> _LISTED ENTRIES_:

────

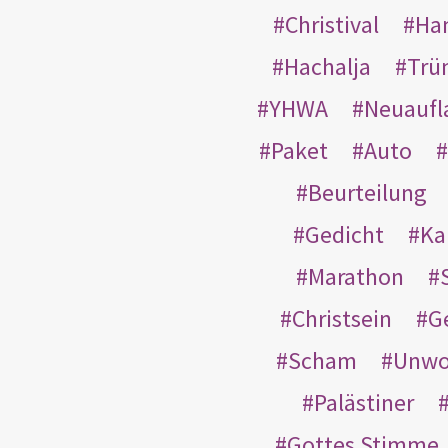
Christival
Ha
Hachalja
Trü
YHWA
Neuaufl
Paket
Auto
Beurteilung
Gedicht
Ka
Marathon
Christsein
G
Scham
Unwo
Palästiner
Gottes Stimme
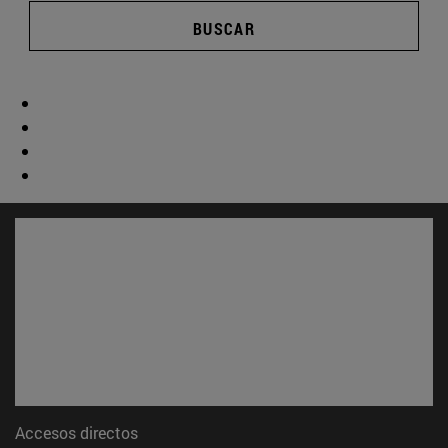
BUSCAR
Accesos directos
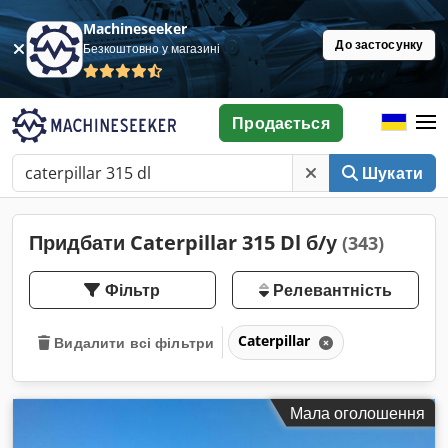
Machineseeker
До застосунку
Безкоштовно у магазині
Продається
Шукати
Придбати Caterpillar 315 Dl б/у
(343)
Фільтр
Релевантність
Caterpillar
Видалити всі фільтри
Мала оголошення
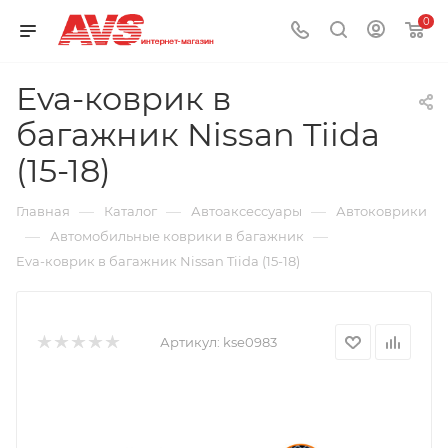
0
Eva-коврик в
багажник Nissan Tiida
(15-18)
—
—
—
Главная
Каталог
Автоаксессуары
Автоковрики
—
—
Автомобильные коврики в багажник
Eva-коврик в багажник Nissan Tiida (15-18)
Артикул:
kse0983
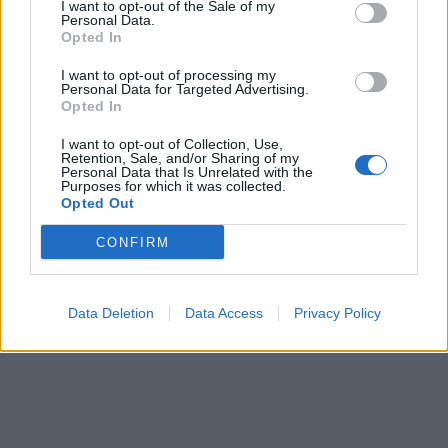
I want to opt-out of the Sale of my
Personal Data.
Opted In
I want to opt-out of processing my
Personal Data for Targeted Advertising.
In evidenza
Opted In
I want to opt-out of Collection, Use,
Retention, Sale, and/or Sharing of my
Personal Data that Is Unrelated with the
Purposes for which it was collected.
Opted Out
CONFIRM
Data Deletion
Data Access
Privacy Policy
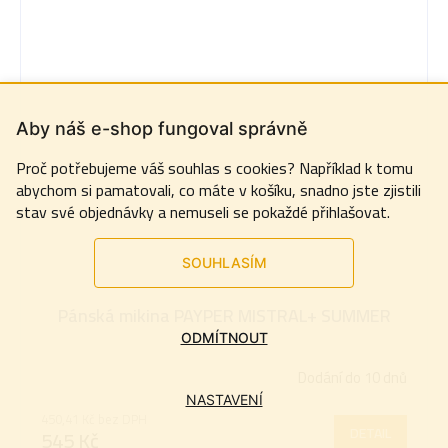
Aby náš e-shop fungoval správně
Proč potřebujeme váš souhlas s cookies? Například k tomu
abychom si pamatovali, co máte v košíku, snadno jste zjistili
stav své objednávky a nemuseli se pokaždé přihlašovat.
SOUHLASÍM
Pánská mikina PAYPER MISTRAL+ SUMMER
ODMÍTNOUT
Dodání do 10 dnů
NASTAVENÍ
450,41 Kč bez DPH
DETAIL
545 Kč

────

> _WHAT YOU SHOULD DO_: Exclude the pictures and give back the rest of the data above exactly as written.

> _OUTPUT OF THE TASK_:
Christival
Ha
Hachalja
Trü
YHWA
Neuaufl
Paket
Auto
Beurteilung
Gedicht
Ka
Marathon
Christsein
G
Scham
Unwo
Palästiner
Gottes Stimme
BUSCAR
Accesos directos
Machineseeker
До застосунку
Безкоштовно у магазині
Продається
Шукати
Придбати Caterpillar 315 Dl б/у
(343)
Фільтр
Релевантність
Caterpillar
Видалити всі фільтри
Мала оголошення
0
Eva-коврик в
багажник Nissan Tiida
(15-18)
—
—
—
Главная
Каталог
Автоаксессуары
Автоковрики
—
—
Автомобильные коврики в багажник
Eva-коврик в багажник Nissan Tiida (15-18)
Артикул:
kse0983
I want to opt-out of the Sale of my
Personal Data.
Opted In
I want to opt-out of processing my
Personal Data for Targeted Advertising.
In evidenza
Opted In
I want to opt-out of Collection, Use,
Retention, Sale, and/or Sharing of my
Personal Data that Is Unrelated with the
Purposes for which it was collected.
Opted Out
CONFIRM
Data Deletion
Data Access
Privacy Policy
Aby náš e-shop fungoval správně
Proč potřebujeme váš souhlas s cookies? Například k tomu
abychom si pamatovali, co máte v košíku, snadno jste zjistili
stav své objednávky a nemuseli se pokaždé přihlašovat.
SOUHLASÍM
Pánská mikina PAYPER MISTRAL+ SUMMER
ODMÍTNOUT
Dodání do 10 dnů
NASTAVENÍ
450,41 Kč bez DPH
DETAIL
545 Kč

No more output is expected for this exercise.